Il compare le délicat Erasme au bouillonnant moine allemand et projette leurs caractèristiques physiques dans leurs relations antagonistes où Luther incarne la révolte passionnée et intransigeante .Bien que tous deux tendus vers un idéal commun de réforme le pareil contraste entre les deux hommes ne pouvait engendrer que mésalliance.
A l'origine Luther et Érasme veulent la même chose .."..De tous les hommes de génie que la terre a portés, Luther fut peut être le plus intolérant , le plus irréductible , le plus fanatique. Il ne pouvait souffrir autour de lui que des approbateurs dont se servait ou des contradicteurs qui allumaient sa colère et qu'il écrasait."
Ils se ménagèrent longtemps par politique et Érasme salue avec bienveillance l'entrée sur la scène sociale et spirituelle du moine augustin après l'épisode des 95 propositions plaquées sur la porte de la chapelle de Wittenberg condamnant l'usage des Indulgences. "Si seulement il était plus modéré ne cesse de répéter Érasme" ou encore " le plus important sur la terre pour Luther est le divin, pour Erasme c'est l'humain""
Quand la querelle théologique qui commence à ébranler la puissance du St Empire sert des fins politiques , Luther tente de rallier Érasme à sa cause dont il attend l'approbation de sa doctrine avant d'envoyer sa "bulle" à Rome. On est en 1519 et Érasme refuse de s'engager et de prendre parti en invoquant l'ignorance dans laquelle est censée le maintenir sa position de prêtre catholique non autorisé à lire des écrits hostiles à l’Eglise sans autorisation préalable . L'excuse certes est peu convaincante. Mais elle permet à Érasme d'affirmer sa neutralité.
Au procès de Luther Érasme est absent . Après la Diète de Worms , l'excommunication de Luther , sa mis au ban de l'Empire, Érasme fuit Louvain et se réfugie en Suisse à Bâle qui sera longtemps sa ville d'élection.

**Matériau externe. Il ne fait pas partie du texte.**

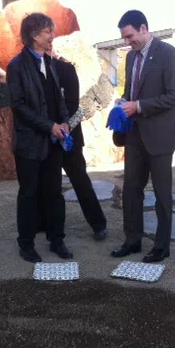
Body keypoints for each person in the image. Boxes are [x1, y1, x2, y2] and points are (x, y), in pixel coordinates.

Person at [111, 10, 175, 263]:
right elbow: (132, 91)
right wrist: (125, 101)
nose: (127, 42)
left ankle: (161, 246)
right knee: (131, 191)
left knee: (162, 194)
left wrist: (139, 106)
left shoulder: (168, 53)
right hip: (135, 136)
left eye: (130, 36)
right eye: (124, 37)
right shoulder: (131, 57)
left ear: (143, 28)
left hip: (161, 136)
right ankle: (132, 240)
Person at [6, 12, 73, 263]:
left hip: (53, 143)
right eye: (48, 32)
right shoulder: (16, 66)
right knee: (29, 195)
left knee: (55, 193)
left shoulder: (50, 62)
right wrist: (49, 126)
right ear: (34, 35)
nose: (52, 36)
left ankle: (57, 240)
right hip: (29, 145)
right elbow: (19, 107)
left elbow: (58, 98)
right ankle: (26, 244)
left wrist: (64, 120)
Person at [36, 47, 108, 242]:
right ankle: (46, 222)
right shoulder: (32, 70)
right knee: (48, 184)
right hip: (47, 134)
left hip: (69, 136)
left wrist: (61, 127)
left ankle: (98, 223)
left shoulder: (66, 69)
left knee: (80, 180)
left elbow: (72, 103)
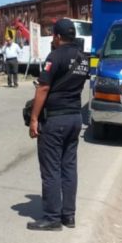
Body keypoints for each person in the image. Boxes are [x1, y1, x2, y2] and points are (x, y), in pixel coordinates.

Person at [27, 19, 89, 231]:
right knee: (69, 167)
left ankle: (52, 218)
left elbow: (43, 88)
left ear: (57, 36)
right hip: (74, 118)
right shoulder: (83, 58)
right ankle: (68, 215)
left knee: (51, 169)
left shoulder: (55, 56)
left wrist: (34, 118)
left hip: (55, 119)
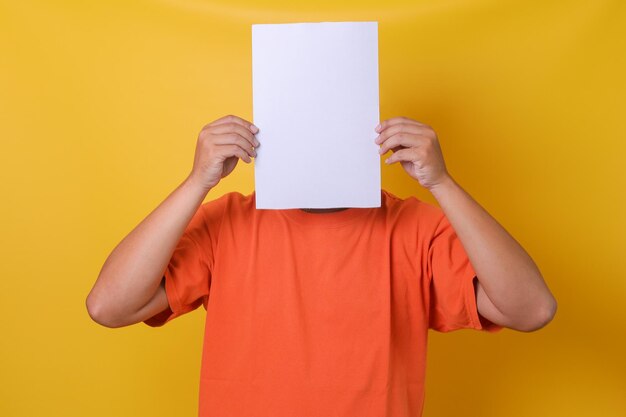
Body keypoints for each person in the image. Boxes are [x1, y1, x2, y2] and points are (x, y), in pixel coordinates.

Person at [86, 114, 557, 417]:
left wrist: (443, 184)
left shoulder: (414, 228)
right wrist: (197, 182)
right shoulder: (226, 221)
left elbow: (531, 310)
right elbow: (109, 306)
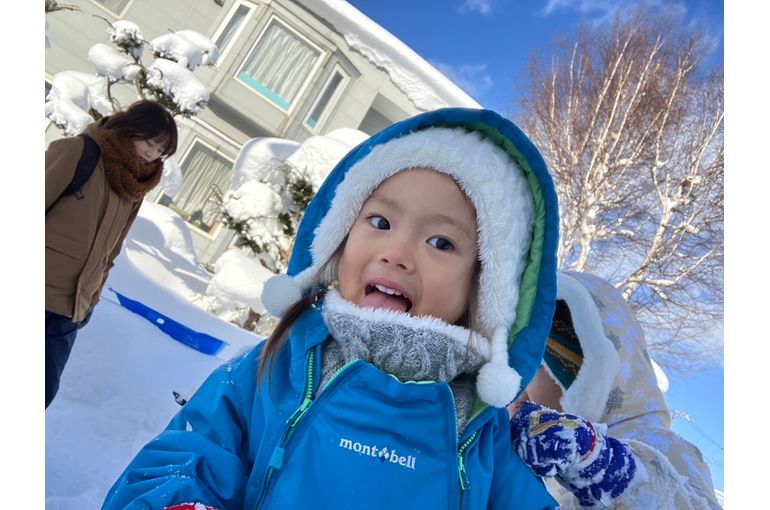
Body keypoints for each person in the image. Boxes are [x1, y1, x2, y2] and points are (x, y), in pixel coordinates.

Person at [102, 107, 562, 509]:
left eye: (441, 242)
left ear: (485, 289)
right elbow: (185, 456)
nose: (397, 252)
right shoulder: (274, 371)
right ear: (339, 237)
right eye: (379, 221)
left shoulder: (479, 430)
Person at [509, 271, 720, 509]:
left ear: (581, 371)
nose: (515, 388)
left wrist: (607, 468)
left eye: (532, 368)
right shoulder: (533, 461)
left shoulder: (659, 446)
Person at [45, 100, 178, 408]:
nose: (152, 154)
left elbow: (111, 251)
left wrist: (90, 299)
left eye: (161, 151)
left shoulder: (134, 187)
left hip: (71, 306)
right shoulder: (78, 152)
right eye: (150, 143)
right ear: (131, 128)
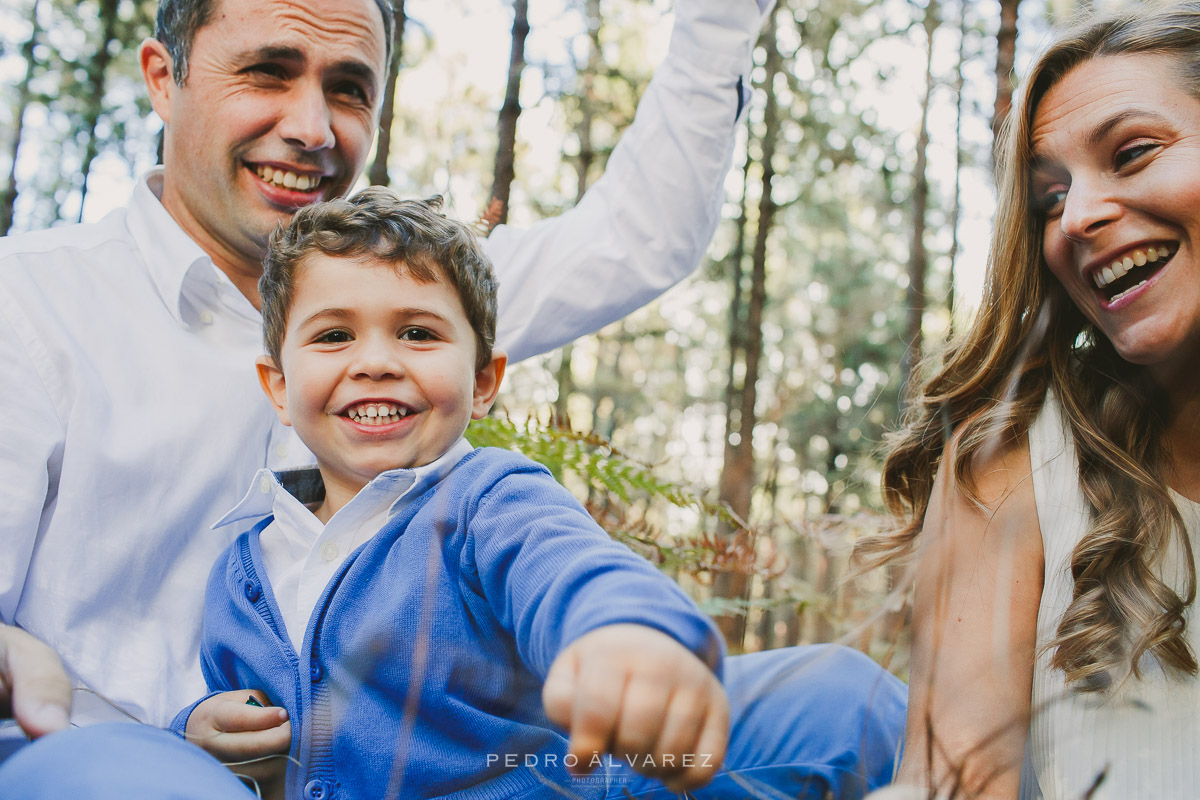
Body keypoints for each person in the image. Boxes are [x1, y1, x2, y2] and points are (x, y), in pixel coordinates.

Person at [0, 0, 905, 796]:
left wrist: (624, 639)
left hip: (473, 747)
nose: (312, 126)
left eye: (349, 88)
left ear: (481, 369)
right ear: (165, 77)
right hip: (126, 751)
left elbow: (637, 235)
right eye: (267, 73)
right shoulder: (31, 305)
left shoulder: (414, 280)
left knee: (840, 705)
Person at [171, 189, 733, 798]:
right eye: (334, 336)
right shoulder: (242, 570)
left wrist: (625, 633)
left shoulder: (490, 500)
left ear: (483, 380)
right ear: (279, 386)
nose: (376, 362)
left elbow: (569, 568)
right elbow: (226, 717)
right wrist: (196, 730)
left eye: (417, 332)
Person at [859, 3, 1200, 798]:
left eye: (1134, 152)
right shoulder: (1014, 457)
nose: (1076, 218)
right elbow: (949, 786)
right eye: (1050, 201)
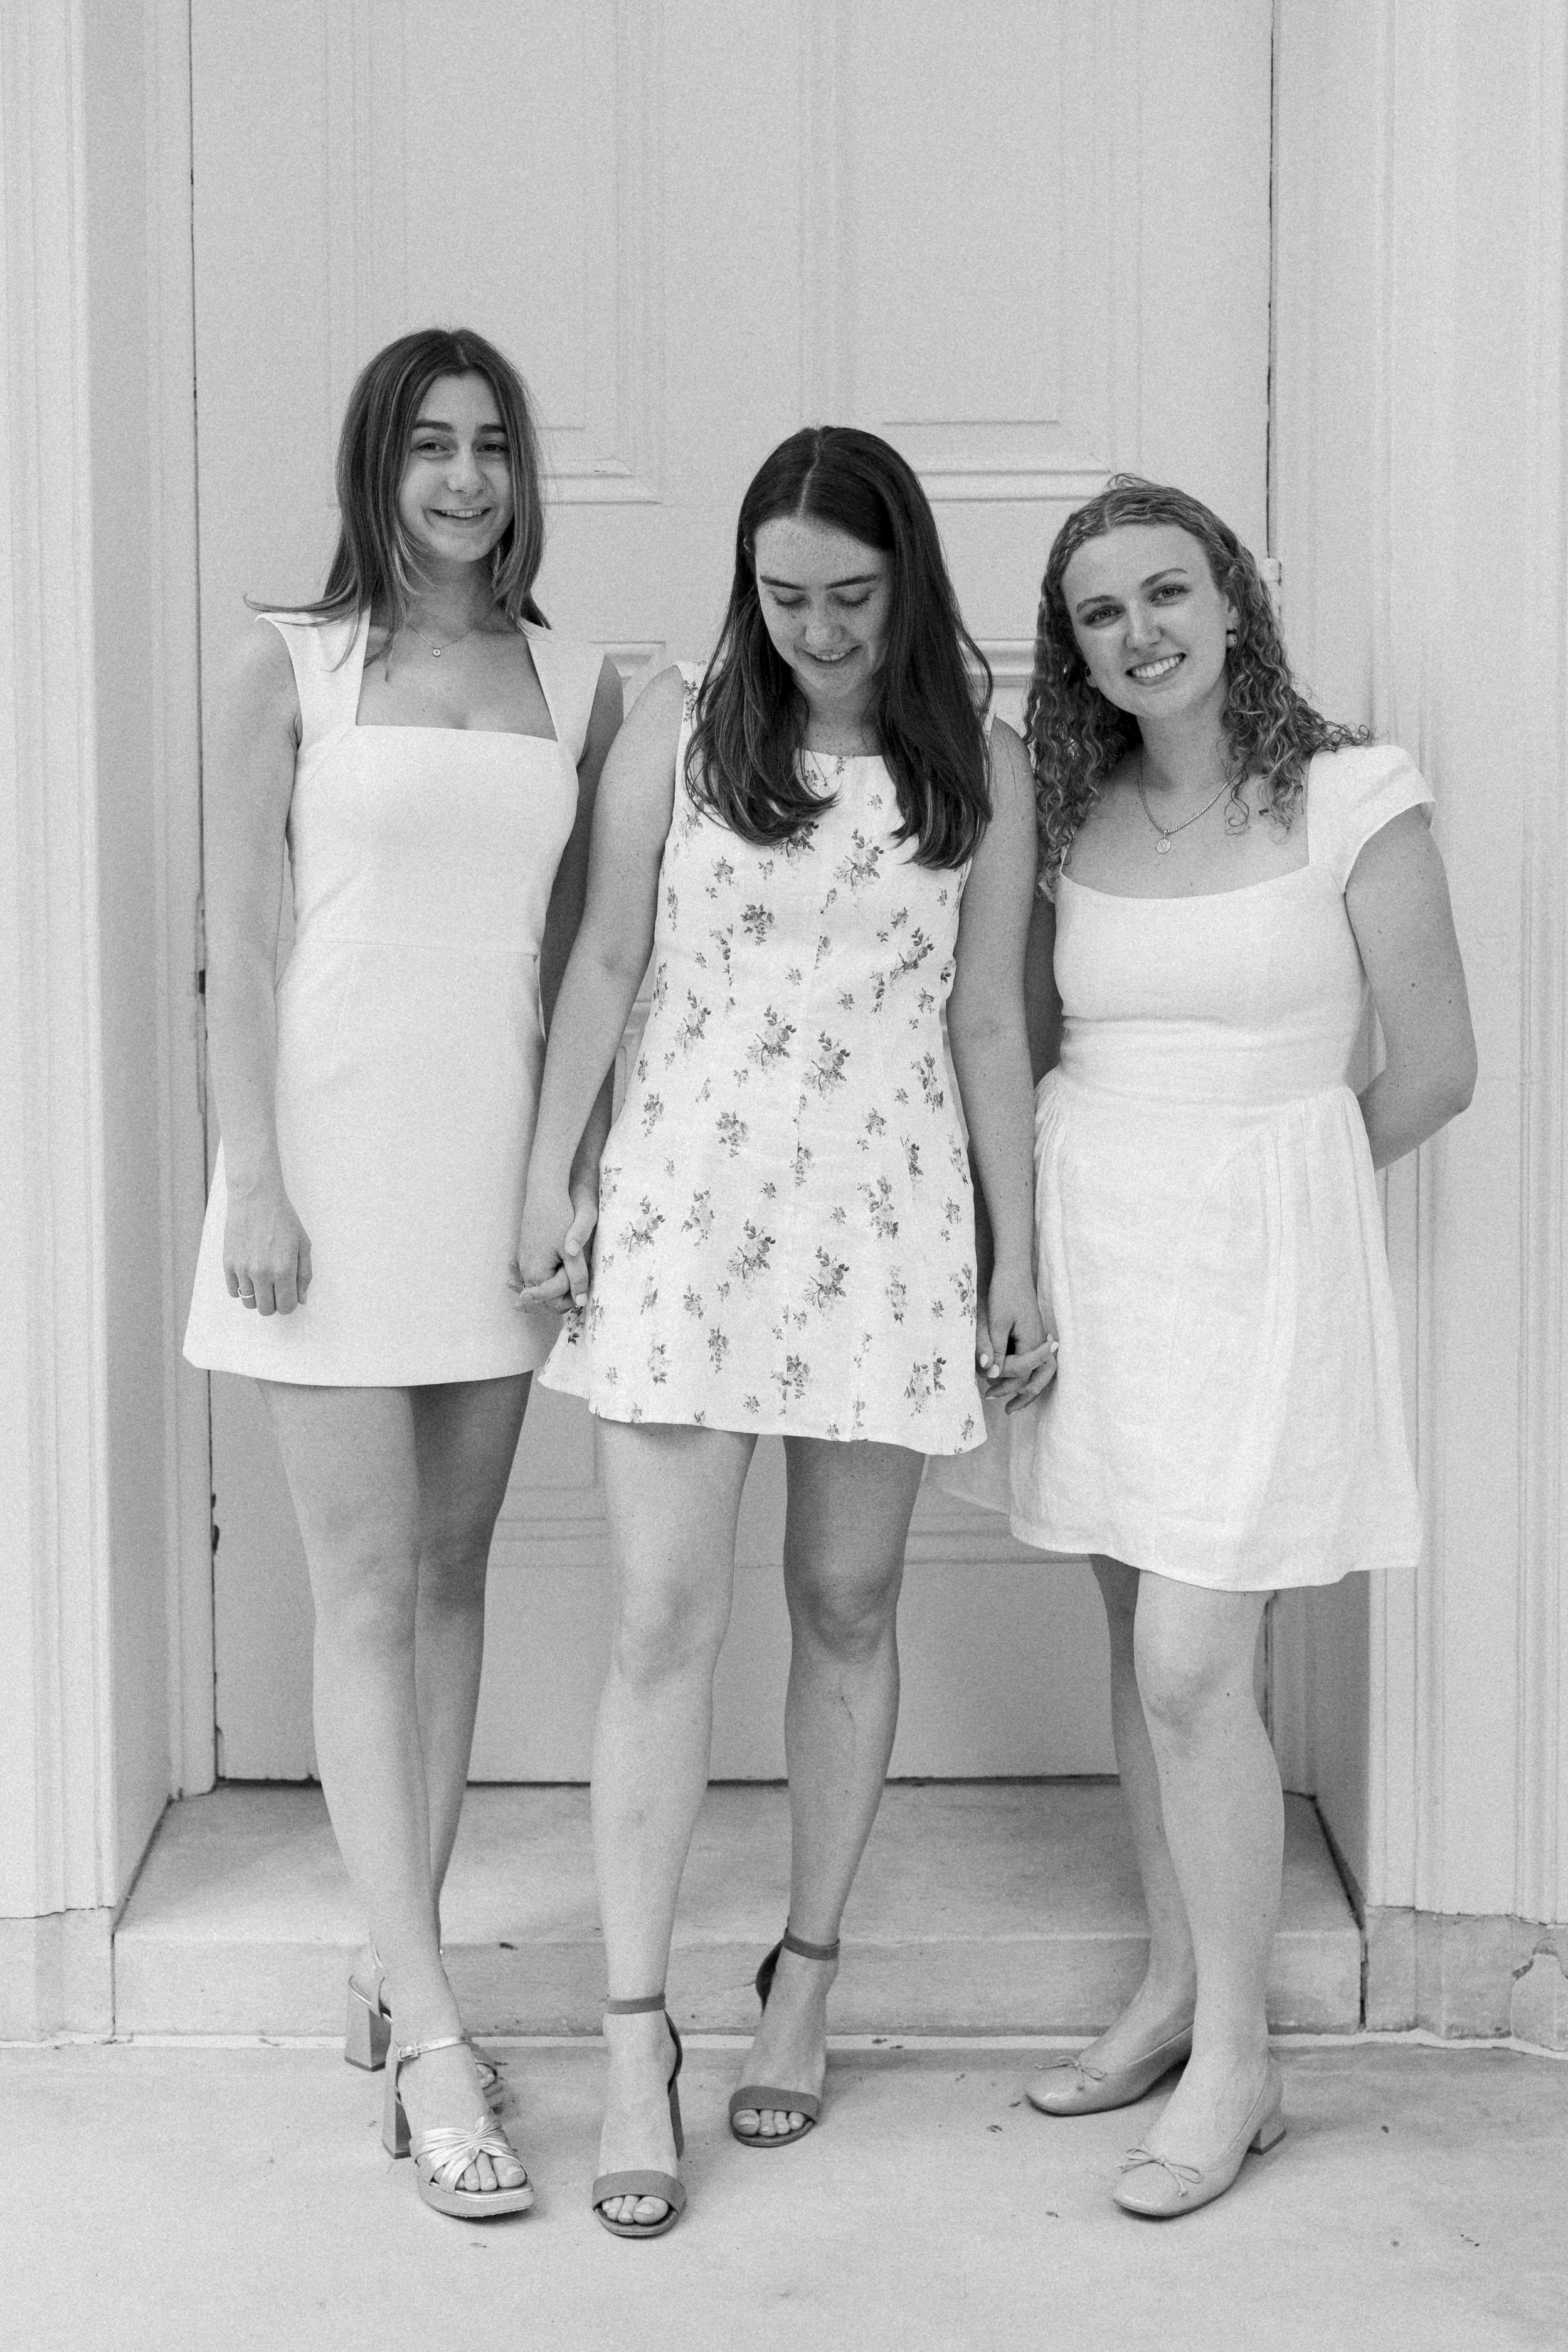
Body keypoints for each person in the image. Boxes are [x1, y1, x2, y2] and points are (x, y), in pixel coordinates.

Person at [514, 425, 1052, 2237]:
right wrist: (552, 1178)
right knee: (663, 1616)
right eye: (784, 594)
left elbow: (991, 1020)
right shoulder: (680, 732)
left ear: (908, 583)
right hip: (688, 1215)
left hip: (887, 1224)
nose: (817, 629)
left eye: (851, 596)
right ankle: (634, 2036)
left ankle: (805, 1974)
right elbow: (603, 961)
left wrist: (1014, 1255)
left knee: (846, 1603)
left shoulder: (977, 764)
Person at [937, 475, 1476, 2219]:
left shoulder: (1353, 793)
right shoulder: (1066, 808)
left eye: (1167, 592)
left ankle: (1242, 2061)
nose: (1140, 632)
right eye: (1100, 613)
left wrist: (1281, 1193)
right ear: (1072, 649)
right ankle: (1174, 1988)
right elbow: (1016, 1030)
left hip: (1261, 1267)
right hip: (1102, 1250)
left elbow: (1434, 1066)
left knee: (1191, 1662)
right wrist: (1017, 1258)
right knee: (1139, 1638)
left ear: (1233, 599)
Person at [183, 326, 622, 2220]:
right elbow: (238, 941)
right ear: (377, 463)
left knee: (451, 1582)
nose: (464, 478)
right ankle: (436, 2041)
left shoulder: (582, 683)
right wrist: (254, 1184)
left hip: (494, 1179)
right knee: (363, 1592)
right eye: (431, 445)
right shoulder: (282, 668)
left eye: (492, 446)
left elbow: (592, 967)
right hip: (328, 1171)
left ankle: (399, 1954)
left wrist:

Mais la guerre fait rage autour de lui et on continue d'exiger de lui qu'il prenne parti pour l'un ou l'autre camp, sa gloire est trop grande et sa profession de foi impatiemment attendue.Il continue d'être considérer par les uns et les autres comme "Le maître spirituel ". Le chef de la Chrétienté et ses évêques, les maîtres du monde : Henri VIII, Charles Quint et François Ier, Ferdinand d'Autriche , le Duc de Bourgogne , Les chefs de la Réforme allemande d'autre part , tous sont devant Érasme comme autrefois les héros d'Homère devant la tente du bouillant Achille, le pressant de sortir de sa neutralité et d'entrer en lice."
Érasme ne cèdera pas , il ne peut se résoudre à renoncer à son indépendance spirituelle et morale. Il faudra attendre le douloureux épisode avec Ulrich Von Hutten relaté avec tant d'émotion par Zweig. Abandonné par Érasme dans la ,plus cruelle des situations, Van Hutten publie un texte où il somme Érasme de nier son aussi profond que secret attachement à la cause luthérienne et c'est pour s'en défendre qu'en 1524 Erasme publie une lettre dans laquelle il niera farouchement les propos de son ancien ami, se détachant définitivement de la doctrine luthérienne et condamnant Van Hutten à l'opprobre .
Erasme termine sa vie dans une solitude glacée Pourtant là où il a trouvé refuge des voix lui parviennent encore: celle de Rabelais qui au seuil de la notoriété lui voue une véritable vénération et celle de Rome qui lui offre un chapeau de cardinal.